◆ Given material ◆

○ ○ ○ ○ ○

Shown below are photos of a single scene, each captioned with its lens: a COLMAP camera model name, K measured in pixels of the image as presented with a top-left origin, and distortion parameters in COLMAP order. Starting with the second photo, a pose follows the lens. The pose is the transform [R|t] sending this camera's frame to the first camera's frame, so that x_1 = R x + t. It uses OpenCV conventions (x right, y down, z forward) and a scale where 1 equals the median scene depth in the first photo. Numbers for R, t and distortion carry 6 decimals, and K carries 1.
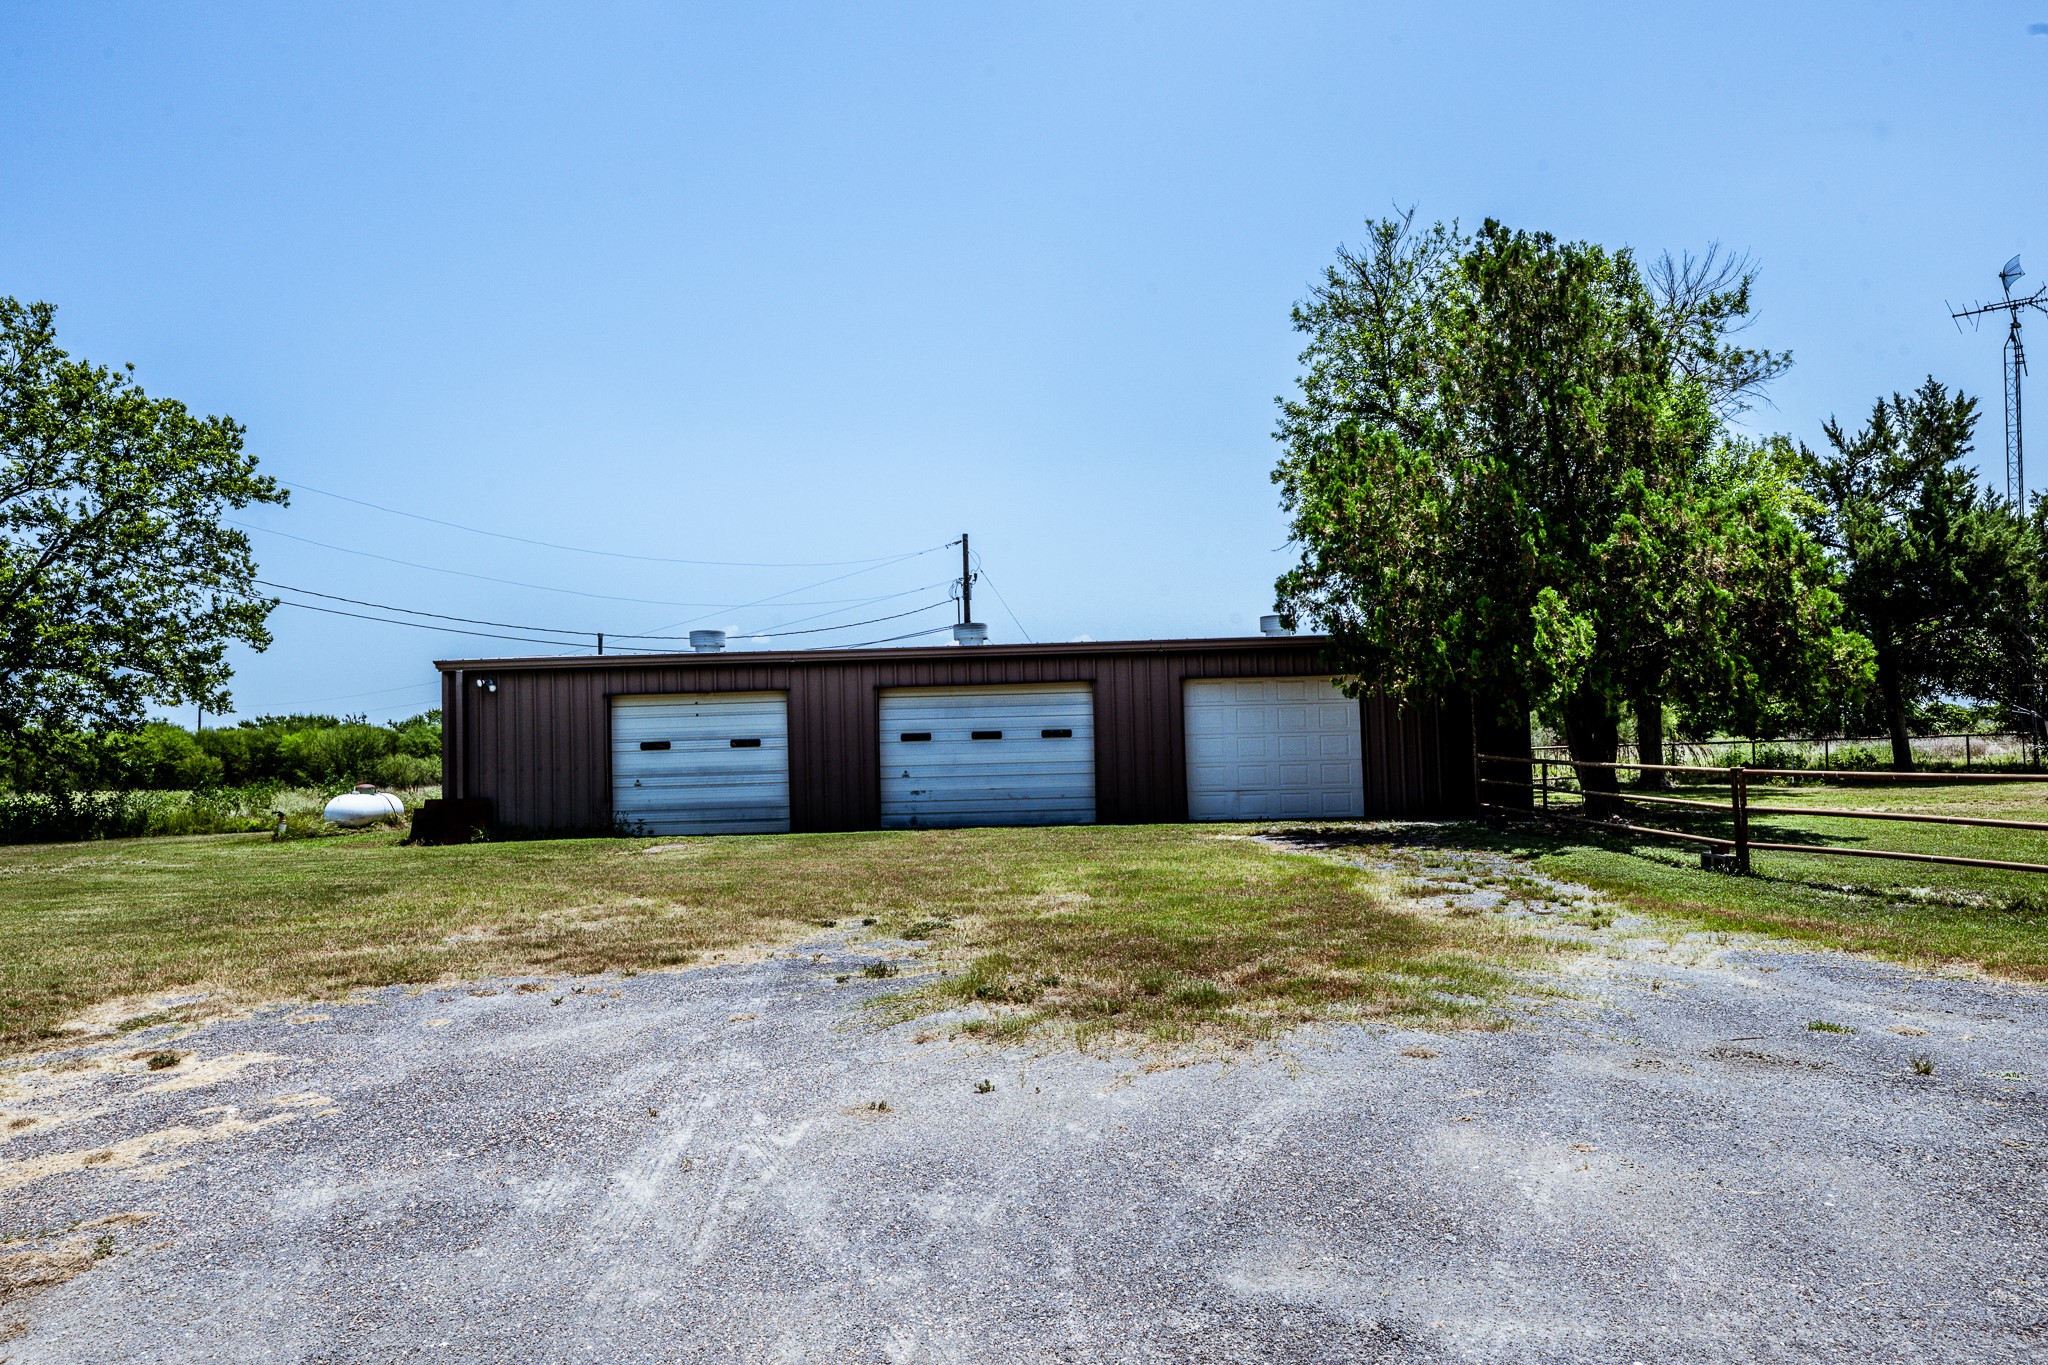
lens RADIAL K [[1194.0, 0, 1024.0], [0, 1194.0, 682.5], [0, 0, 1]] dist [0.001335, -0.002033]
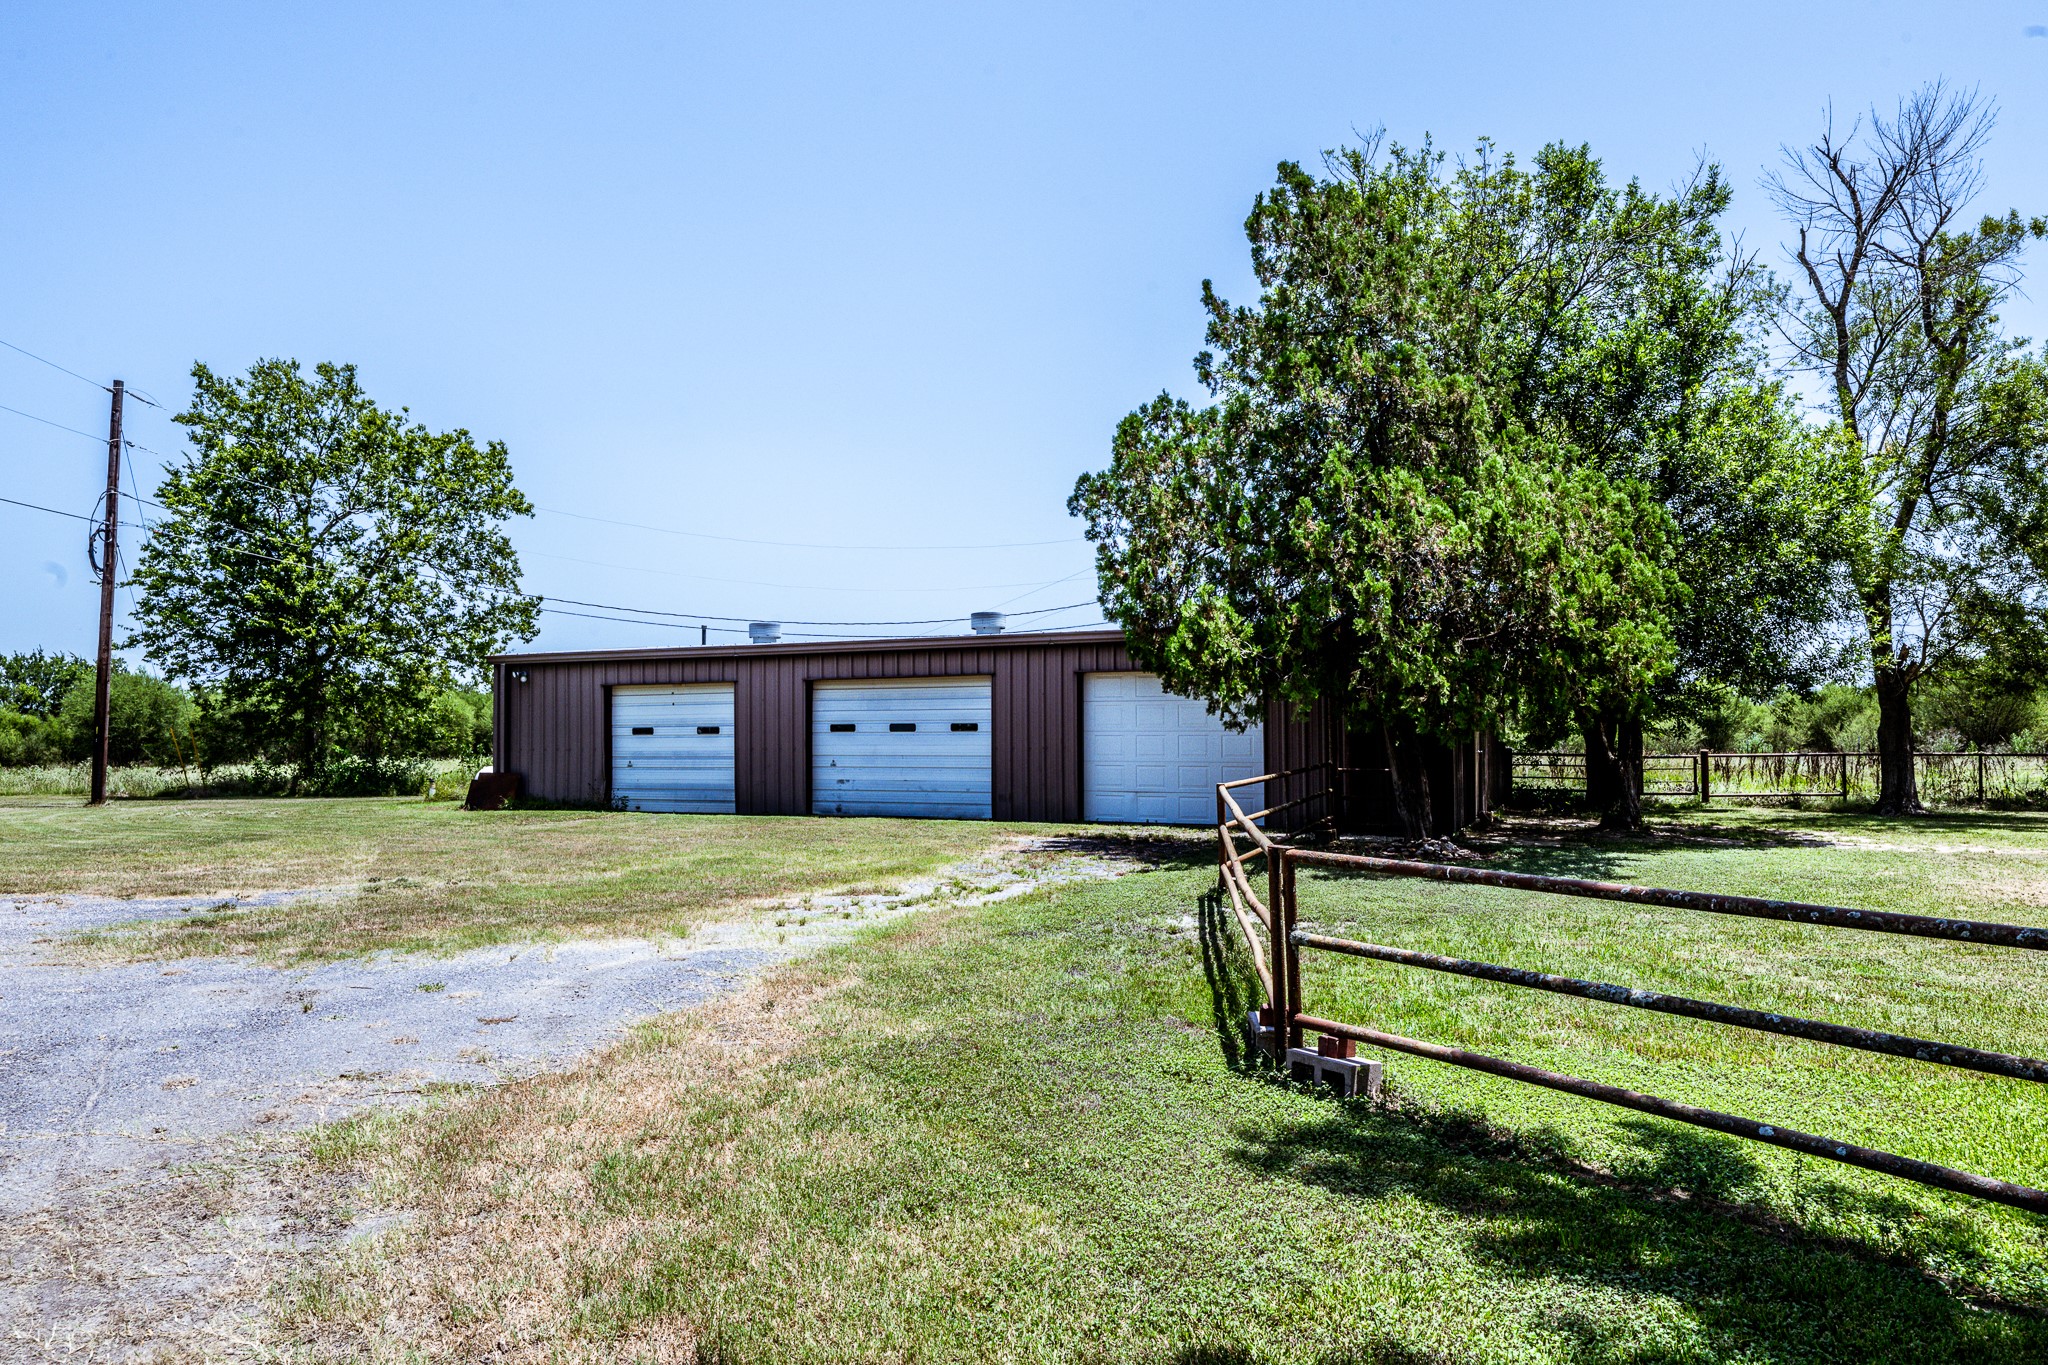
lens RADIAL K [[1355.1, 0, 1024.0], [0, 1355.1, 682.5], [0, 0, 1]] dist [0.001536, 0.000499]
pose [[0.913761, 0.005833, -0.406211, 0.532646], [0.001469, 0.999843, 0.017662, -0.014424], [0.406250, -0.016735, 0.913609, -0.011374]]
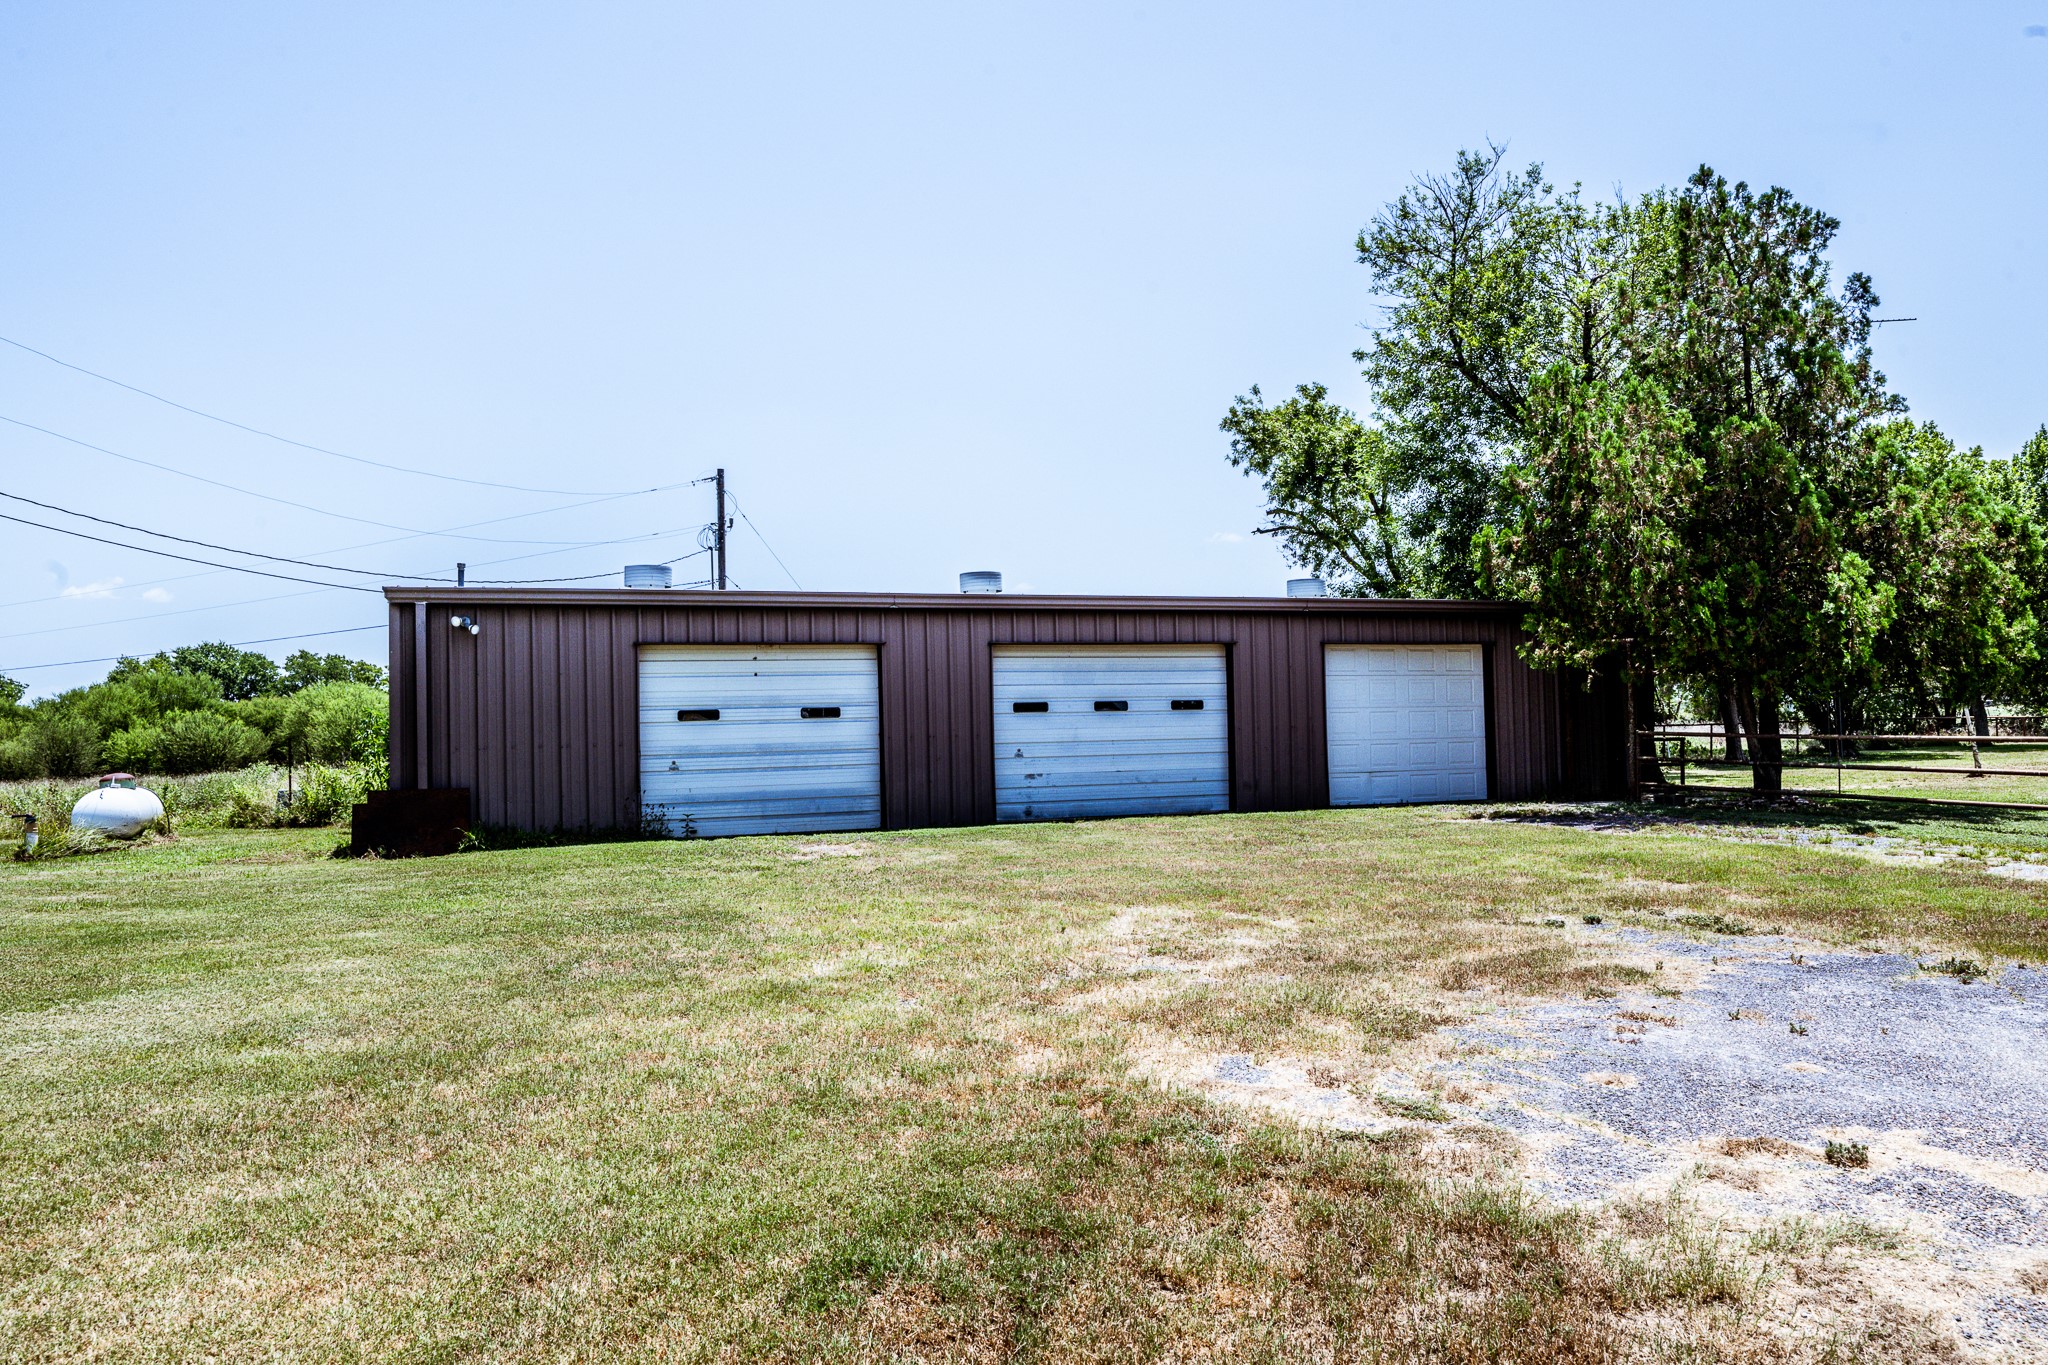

○ ○ ○ ○ ○

Reproduce the lines above verbatim, omitting the pictures from your answer.

Shown below are photos of a single scene, each captioned with its lens: a COLMAP camera model name, K measured in pixels of the image as presented with a top-left origin, and distortion parameters in COLMAP order. Starting with the second photo, a pose follows the lens. The pose is the transform [R|t] sending this camera's frame to the first camera's frame, so that x_1 = R x + t. It uses OpenCV conventions (x right, y down, z forward) and a scale where 1 equals the median scene depth in the first photo. Numbers for R, t and distortion carry 6 decimals, and K carries 1.
lens RADIAL K [[1194.0, 0, 1024.0], [0, 1194.0, 682.5], [0, 0, 1]] dist [0.001335, -0.002033]
lens RADIAL K [[1355.1, 0, 1024.0], [0, 1355.1, 682.5], [0, 0, 1]] dist [0.001536, 0.000499]
pose [[0.913761, 0.005833, -0.406211, 0.532646], [0.001469, 0.999843, 0.017662, -0.014424], [0.406250, -0.016735, 0.913609, -0.011374]]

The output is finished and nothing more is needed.